About this exercise:
Each line of the entries below that holds "message" is needed, copied in full.

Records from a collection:
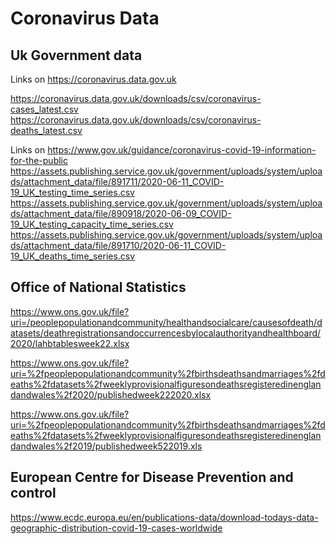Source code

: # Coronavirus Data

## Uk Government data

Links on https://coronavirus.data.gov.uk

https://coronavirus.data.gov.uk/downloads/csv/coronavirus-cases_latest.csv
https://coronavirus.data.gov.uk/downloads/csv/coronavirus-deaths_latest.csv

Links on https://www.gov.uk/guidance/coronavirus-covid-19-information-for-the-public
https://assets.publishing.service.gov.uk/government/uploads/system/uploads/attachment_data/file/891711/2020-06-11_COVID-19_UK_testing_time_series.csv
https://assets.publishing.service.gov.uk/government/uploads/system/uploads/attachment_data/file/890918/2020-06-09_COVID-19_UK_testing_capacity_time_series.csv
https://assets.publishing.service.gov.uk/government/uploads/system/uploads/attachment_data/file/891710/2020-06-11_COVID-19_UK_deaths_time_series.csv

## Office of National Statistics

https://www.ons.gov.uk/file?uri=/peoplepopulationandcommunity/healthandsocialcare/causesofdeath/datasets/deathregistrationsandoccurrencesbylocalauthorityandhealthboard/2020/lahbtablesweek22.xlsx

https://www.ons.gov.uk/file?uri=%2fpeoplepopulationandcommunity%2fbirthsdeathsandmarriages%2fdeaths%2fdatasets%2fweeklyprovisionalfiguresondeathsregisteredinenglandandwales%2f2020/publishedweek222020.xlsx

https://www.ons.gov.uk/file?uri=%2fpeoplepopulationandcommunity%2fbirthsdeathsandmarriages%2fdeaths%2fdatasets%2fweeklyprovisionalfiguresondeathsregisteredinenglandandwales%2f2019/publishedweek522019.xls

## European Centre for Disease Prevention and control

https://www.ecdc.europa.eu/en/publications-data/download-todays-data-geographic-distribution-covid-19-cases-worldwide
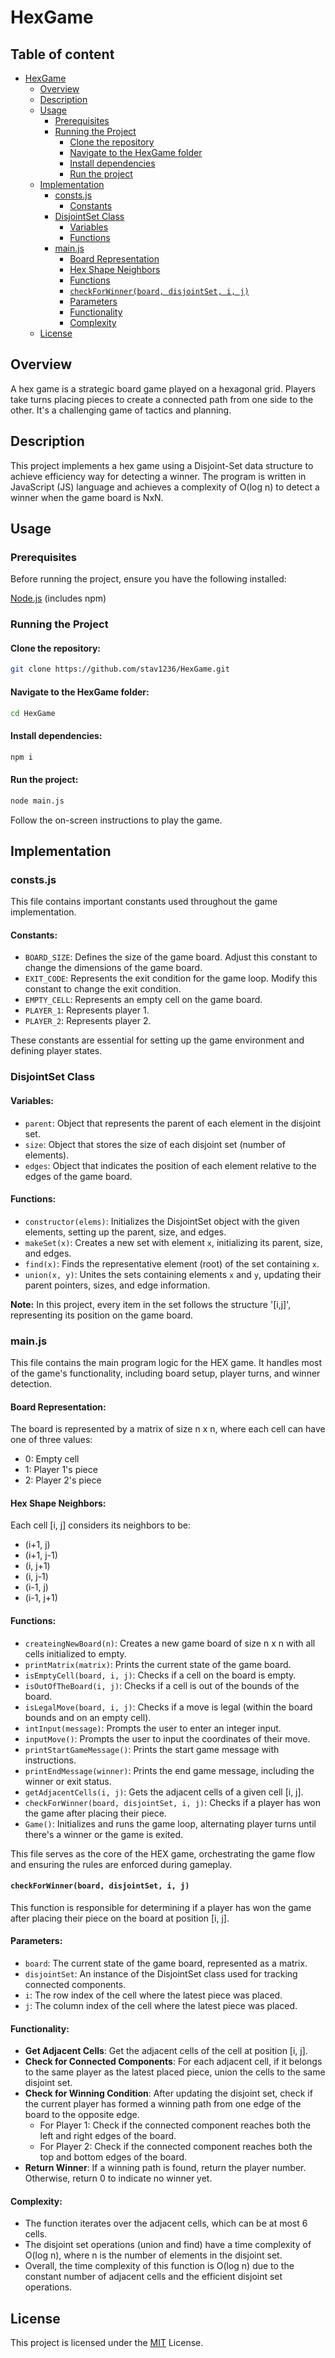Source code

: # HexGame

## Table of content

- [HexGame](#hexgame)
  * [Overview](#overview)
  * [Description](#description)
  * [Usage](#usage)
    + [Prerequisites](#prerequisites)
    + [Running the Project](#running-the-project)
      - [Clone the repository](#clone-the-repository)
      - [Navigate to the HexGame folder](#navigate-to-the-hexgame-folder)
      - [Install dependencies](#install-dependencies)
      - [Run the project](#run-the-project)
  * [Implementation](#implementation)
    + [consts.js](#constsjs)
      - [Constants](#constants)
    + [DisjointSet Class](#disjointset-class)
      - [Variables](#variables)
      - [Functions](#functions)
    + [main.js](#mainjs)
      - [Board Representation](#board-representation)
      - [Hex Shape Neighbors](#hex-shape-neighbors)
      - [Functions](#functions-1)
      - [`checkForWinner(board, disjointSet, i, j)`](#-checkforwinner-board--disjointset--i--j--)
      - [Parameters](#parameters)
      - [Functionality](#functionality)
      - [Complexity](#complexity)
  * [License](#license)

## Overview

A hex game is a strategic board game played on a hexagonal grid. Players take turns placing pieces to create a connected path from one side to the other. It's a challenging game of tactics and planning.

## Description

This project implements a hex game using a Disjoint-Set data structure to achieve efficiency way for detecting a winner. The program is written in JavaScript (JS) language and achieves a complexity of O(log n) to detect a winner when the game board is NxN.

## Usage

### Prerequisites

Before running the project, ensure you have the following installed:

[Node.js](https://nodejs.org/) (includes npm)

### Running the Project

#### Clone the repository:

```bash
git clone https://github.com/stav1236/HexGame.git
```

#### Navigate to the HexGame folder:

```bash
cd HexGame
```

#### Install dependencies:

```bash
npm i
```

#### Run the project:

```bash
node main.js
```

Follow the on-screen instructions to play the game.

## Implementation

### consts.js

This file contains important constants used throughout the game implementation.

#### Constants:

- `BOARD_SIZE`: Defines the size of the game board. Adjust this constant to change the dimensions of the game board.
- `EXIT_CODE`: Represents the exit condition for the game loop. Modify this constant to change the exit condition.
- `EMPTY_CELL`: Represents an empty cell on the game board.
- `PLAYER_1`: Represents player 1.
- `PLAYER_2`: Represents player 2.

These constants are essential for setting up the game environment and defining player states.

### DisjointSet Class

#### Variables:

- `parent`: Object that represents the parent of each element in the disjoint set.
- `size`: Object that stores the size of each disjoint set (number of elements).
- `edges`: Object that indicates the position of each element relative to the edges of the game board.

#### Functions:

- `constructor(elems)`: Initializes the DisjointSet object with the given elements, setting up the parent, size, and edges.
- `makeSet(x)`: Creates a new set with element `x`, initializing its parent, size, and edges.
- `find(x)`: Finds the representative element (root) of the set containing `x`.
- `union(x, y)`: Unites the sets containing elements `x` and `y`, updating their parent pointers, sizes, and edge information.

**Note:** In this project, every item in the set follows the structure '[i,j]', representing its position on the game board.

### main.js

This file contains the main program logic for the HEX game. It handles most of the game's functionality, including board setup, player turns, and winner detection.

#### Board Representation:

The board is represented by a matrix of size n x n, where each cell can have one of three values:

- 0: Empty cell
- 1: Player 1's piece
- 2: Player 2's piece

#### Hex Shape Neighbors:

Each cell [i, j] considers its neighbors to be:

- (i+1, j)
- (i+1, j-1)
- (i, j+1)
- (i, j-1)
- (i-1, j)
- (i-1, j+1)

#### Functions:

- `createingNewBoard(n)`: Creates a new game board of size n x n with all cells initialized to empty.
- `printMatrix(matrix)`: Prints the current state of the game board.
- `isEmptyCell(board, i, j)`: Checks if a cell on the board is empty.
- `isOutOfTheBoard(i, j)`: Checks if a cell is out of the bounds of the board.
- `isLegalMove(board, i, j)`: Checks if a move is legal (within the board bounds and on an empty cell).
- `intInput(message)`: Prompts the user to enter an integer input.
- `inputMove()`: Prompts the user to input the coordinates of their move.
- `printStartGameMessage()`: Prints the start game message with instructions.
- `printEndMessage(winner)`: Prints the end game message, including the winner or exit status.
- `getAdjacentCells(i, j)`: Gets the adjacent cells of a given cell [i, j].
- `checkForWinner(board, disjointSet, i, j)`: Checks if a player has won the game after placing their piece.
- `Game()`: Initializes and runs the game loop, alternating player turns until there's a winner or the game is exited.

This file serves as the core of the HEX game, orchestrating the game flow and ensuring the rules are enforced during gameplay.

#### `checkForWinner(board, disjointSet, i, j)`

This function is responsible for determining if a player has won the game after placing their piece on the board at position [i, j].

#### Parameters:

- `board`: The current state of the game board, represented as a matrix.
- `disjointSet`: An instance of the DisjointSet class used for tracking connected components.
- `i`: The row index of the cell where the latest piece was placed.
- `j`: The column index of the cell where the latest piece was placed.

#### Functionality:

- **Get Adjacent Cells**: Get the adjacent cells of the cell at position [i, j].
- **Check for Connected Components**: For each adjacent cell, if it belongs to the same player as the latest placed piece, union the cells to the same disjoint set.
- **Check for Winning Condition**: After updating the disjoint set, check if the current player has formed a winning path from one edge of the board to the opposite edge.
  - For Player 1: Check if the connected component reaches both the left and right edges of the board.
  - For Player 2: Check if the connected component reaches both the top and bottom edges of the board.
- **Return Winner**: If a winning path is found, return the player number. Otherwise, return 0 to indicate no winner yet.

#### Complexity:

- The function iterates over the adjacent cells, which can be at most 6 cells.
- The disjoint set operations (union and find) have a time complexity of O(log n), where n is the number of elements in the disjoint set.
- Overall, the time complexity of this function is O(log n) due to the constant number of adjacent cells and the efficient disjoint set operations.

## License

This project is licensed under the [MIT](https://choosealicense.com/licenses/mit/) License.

Response box:
- `intInput(message)`: Prompts the user to enter an integer input.
- `printStartGameMessage()`: Prints the start game message with instructions.
- `printEndMessage(winner)`: Prints the end game message, including the winner or exit status.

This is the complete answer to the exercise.